» Reading text
-=-=-=-=-

Four Revere schools are participating
in a national school health program aimed to keep kids healthy this school year
through technology. They are part of this year’s FLUency, a national health
program by Kinsa, a company that makes smart thermometers to help parents and
school nurses know what illnesses are going around their schools.
With the help of Lysol, Kinsa is providing all families in the participating Revere schools with free smart thermometers that connect to the Kinsa app so parents can see what illnesses like strep throat, chicken pox, and lice are going around their schools.
The four Revere schools are the Beachmont, Whalen, Garfield and Lincoln and are among the 500 available spots nationally for the program.
FLUency’s Jared Flamm said the program was launched a few years ago as a test to see if FLUengy and the app would better help school nurses.
“All that participated in that pilot program reported that it was a help,” said Flamm. “So the way the program works is that school nurses submit an application to be part of the program and are accepted based on criteria they outline and whether or not the program will be beneficial to their school.”

-=-=-=-=-

» Data to examine
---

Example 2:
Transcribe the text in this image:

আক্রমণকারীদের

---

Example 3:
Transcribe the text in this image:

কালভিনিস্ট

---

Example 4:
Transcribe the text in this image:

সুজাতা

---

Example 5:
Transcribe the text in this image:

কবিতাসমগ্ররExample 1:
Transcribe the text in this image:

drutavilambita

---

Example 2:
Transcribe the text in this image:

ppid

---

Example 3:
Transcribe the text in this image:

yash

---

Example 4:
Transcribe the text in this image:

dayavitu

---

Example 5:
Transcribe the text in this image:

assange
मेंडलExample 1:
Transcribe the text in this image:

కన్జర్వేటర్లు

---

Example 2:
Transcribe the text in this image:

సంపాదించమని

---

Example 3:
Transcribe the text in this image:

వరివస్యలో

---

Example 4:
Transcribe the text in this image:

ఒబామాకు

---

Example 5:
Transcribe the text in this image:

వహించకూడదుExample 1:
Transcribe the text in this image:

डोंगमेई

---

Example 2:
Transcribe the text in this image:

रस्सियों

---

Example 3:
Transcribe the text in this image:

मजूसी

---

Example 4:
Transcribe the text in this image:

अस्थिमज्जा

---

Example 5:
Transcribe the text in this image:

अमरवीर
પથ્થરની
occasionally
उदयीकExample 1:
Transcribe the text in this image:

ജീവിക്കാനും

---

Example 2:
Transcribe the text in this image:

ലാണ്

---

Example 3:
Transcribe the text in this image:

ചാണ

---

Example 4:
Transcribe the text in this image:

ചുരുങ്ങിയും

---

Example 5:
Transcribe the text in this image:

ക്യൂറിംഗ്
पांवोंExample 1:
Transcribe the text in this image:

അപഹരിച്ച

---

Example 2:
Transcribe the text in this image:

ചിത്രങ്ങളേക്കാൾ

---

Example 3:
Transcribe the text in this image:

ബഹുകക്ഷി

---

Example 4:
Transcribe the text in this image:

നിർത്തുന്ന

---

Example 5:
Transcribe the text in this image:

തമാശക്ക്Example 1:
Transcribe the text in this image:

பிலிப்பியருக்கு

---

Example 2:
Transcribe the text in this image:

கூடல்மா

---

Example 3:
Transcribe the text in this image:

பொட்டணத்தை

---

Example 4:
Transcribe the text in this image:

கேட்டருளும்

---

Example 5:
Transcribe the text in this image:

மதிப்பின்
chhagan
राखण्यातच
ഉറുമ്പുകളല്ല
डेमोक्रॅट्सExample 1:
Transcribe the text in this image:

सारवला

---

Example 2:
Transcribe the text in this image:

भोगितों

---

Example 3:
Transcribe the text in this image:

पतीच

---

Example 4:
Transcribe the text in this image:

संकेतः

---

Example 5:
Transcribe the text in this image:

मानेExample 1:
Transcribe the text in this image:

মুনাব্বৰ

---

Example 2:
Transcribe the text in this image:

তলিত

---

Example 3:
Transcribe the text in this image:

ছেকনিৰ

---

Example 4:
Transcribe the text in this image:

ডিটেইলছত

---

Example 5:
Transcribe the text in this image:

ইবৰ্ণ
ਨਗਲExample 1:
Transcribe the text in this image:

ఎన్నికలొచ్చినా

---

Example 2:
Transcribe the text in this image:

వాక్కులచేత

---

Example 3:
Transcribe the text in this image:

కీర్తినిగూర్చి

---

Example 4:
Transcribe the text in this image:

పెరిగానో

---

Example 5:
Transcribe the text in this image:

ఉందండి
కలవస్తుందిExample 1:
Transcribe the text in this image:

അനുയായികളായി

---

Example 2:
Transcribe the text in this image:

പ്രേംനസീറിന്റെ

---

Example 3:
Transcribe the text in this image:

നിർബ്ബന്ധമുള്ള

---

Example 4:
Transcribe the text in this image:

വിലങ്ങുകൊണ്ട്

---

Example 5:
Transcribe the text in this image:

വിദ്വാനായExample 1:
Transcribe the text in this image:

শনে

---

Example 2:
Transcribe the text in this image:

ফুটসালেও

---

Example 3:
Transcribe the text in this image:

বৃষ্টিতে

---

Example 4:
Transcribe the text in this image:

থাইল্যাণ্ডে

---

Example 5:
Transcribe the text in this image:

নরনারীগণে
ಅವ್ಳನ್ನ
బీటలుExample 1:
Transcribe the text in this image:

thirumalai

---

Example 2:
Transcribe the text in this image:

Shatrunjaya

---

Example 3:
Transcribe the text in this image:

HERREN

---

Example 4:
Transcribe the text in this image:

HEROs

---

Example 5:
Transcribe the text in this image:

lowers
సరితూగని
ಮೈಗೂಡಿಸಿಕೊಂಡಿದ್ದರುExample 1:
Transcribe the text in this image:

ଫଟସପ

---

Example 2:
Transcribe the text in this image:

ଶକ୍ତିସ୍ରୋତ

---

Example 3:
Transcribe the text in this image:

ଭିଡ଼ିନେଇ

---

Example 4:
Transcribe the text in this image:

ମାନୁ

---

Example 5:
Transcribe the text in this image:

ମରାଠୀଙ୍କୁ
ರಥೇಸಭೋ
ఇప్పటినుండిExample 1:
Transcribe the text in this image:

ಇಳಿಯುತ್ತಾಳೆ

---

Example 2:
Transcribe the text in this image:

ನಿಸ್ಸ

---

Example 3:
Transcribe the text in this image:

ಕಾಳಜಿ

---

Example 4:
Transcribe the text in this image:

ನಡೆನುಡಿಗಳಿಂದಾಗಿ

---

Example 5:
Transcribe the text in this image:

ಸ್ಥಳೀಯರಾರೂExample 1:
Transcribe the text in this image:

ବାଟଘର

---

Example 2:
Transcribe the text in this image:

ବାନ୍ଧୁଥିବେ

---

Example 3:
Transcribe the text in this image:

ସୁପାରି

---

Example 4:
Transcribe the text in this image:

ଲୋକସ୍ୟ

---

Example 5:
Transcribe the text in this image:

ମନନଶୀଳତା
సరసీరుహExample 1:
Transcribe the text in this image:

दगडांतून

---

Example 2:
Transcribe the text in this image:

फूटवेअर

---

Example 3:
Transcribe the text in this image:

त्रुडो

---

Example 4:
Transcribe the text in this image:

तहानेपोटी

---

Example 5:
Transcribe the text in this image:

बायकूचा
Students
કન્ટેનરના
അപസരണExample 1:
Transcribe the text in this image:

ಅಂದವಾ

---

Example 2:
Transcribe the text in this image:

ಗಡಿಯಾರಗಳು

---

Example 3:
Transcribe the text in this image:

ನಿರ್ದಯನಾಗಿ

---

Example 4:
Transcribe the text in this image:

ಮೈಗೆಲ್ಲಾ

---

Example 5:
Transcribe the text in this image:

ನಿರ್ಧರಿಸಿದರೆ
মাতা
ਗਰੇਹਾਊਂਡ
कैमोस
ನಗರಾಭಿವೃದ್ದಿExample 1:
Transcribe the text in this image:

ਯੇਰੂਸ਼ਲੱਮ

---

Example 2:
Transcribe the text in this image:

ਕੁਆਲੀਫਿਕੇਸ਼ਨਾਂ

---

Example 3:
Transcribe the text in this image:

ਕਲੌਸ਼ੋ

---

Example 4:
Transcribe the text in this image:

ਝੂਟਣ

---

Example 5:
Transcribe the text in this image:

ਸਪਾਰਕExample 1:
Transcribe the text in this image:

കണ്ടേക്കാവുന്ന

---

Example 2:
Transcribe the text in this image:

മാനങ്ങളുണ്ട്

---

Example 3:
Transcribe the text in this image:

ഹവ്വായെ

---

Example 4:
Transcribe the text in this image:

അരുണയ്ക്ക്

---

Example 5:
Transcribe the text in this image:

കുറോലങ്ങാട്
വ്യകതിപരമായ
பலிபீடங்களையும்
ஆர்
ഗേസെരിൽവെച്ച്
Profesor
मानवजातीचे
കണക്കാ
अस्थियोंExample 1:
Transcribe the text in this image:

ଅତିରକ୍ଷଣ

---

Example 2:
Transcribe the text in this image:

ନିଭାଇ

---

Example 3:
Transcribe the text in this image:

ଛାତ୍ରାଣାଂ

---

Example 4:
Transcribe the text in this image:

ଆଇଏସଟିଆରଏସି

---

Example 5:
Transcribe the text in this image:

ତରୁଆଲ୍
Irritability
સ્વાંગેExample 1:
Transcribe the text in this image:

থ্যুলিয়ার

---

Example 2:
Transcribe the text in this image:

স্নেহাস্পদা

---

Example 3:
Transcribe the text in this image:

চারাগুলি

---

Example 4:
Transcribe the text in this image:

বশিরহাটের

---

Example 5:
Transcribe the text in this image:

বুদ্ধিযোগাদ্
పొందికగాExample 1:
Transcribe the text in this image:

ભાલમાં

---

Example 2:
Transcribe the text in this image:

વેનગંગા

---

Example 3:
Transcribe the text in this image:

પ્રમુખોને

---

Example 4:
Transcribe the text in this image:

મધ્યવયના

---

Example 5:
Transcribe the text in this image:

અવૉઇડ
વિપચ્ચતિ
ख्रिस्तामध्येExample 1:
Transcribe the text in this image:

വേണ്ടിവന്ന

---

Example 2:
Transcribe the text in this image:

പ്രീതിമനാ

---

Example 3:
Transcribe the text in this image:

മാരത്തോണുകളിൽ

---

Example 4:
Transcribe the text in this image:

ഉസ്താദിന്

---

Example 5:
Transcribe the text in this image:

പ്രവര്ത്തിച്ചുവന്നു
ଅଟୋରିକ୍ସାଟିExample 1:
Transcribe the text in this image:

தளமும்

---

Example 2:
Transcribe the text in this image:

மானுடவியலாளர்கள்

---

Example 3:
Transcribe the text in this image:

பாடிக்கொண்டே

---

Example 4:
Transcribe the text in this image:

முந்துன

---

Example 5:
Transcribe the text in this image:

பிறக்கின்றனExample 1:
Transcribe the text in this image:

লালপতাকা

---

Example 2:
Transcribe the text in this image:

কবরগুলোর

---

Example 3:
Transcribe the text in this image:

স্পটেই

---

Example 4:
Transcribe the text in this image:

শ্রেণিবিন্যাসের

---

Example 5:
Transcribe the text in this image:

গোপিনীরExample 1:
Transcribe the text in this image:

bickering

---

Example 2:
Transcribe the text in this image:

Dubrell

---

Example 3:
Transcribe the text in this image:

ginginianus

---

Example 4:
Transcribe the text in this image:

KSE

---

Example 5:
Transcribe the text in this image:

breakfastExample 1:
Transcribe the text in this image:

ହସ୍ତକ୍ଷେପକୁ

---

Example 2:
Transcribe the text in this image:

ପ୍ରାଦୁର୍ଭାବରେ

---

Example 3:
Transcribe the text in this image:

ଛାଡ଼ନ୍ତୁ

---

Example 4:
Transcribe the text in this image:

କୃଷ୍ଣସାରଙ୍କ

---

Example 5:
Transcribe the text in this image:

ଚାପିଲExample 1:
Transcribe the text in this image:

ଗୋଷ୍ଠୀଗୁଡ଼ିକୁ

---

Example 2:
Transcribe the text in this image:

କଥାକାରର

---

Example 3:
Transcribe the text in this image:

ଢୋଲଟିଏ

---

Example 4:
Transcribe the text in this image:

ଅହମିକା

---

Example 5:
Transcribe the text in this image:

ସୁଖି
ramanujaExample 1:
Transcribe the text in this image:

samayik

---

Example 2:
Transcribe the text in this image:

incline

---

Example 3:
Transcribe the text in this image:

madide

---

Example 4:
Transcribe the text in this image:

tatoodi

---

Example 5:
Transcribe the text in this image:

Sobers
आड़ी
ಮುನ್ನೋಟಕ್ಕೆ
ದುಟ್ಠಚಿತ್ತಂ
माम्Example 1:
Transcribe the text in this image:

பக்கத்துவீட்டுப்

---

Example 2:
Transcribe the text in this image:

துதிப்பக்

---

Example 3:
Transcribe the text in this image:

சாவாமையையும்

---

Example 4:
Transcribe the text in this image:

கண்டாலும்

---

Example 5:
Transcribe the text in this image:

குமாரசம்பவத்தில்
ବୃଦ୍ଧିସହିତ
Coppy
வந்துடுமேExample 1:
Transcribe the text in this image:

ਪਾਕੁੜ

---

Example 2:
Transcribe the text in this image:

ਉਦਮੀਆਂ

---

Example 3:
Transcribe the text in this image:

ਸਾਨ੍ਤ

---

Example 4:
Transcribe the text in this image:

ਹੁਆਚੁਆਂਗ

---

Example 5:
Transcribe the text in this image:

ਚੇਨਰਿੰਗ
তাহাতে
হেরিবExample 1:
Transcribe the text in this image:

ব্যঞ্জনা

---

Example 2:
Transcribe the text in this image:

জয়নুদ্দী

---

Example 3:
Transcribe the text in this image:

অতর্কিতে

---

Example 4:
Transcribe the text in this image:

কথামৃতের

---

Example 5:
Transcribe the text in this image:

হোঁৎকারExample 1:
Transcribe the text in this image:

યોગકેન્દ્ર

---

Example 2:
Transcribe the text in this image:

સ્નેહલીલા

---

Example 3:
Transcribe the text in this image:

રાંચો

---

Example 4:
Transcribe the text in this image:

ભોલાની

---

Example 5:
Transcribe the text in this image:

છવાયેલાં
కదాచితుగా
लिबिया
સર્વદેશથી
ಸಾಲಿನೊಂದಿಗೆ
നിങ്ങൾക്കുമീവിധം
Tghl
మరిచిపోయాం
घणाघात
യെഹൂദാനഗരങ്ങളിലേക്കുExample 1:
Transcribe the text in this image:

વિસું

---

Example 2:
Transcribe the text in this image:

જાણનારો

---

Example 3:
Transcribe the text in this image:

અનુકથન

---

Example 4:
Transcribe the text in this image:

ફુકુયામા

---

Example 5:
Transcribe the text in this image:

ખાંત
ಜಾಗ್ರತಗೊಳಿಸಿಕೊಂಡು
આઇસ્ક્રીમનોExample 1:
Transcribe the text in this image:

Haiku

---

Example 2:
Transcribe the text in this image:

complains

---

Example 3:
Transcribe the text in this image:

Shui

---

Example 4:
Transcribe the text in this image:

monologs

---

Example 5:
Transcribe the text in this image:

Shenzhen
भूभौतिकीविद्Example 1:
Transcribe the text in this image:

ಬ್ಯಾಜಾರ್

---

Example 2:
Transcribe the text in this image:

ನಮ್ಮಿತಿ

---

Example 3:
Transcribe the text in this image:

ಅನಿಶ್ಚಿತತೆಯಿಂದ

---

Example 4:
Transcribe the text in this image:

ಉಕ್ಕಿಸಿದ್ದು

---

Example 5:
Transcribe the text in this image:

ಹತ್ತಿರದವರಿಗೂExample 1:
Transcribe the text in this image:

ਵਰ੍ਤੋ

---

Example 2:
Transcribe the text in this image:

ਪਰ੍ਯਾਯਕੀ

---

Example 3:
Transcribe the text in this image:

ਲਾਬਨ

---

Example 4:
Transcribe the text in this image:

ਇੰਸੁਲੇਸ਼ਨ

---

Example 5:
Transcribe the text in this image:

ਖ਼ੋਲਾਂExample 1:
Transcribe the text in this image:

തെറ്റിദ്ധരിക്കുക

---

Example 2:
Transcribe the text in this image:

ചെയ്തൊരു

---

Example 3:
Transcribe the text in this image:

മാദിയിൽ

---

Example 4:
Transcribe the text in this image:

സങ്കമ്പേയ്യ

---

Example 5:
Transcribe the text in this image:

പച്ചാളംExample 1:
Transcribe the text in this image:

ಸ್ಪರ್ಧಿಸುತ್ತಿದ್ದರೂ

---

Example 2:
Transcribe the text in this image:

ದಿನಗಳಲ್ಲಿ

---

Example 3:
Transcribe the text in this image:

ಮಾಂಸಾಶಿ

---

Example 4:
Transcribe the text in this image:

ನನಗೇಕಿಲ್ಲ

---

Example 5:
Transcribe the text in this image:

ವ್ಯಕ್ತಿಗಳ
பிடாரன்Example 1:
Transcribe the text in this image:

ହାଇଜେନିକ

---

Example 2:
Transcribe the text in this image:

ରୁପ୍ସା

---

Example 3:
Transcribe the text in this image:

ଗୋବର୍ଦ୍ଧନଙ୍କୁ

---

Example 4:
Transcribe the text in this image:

-=-=-=-=-

» What you will do
Continue the article about the Revere schools in Kinsa's FLUency smart thermometer program, starting after its last sentence. The data that comes after the article has no connection to it.

» Exercise answer
Since the program started in the four Revere schools, over 700 of the smart thermometers have been handed out to Revere school parents.
Student sick days take a
toll on families, cost districts millions of dollars in funding, and negatively
affect student achievement.
FLUency is a philanthropic program that reduces the spread of illness in elementary schools. The FLUency program connects Revere parents and school staff on issues of student health, enabling quicker detection of spreading illness and rapid response to help keep students well and in class.
One of the goal of the program, said Flamm, is to also decrease the workload on overly taxed school nurses in Revere by arming families with thermometers so sick children are not sent in to school to see the nurse. The technology also helps school nurses in Revere know what trends are going around their school so they can react appropriately and encourage preventive health measures to keep healthy students well.
“What we’ve heard from school nurses in Revere and across the state is come Monday morning during flu season there’s a line out the door at the school nurse’s office,” said Flamm. “So the program gives parents and nurses that extra tool they need for early detection and also tracking what illnesses may be spreading around any given school and plan accordingly, like encouraging students and staff to wash their hands more often or disinfecting classrooms.”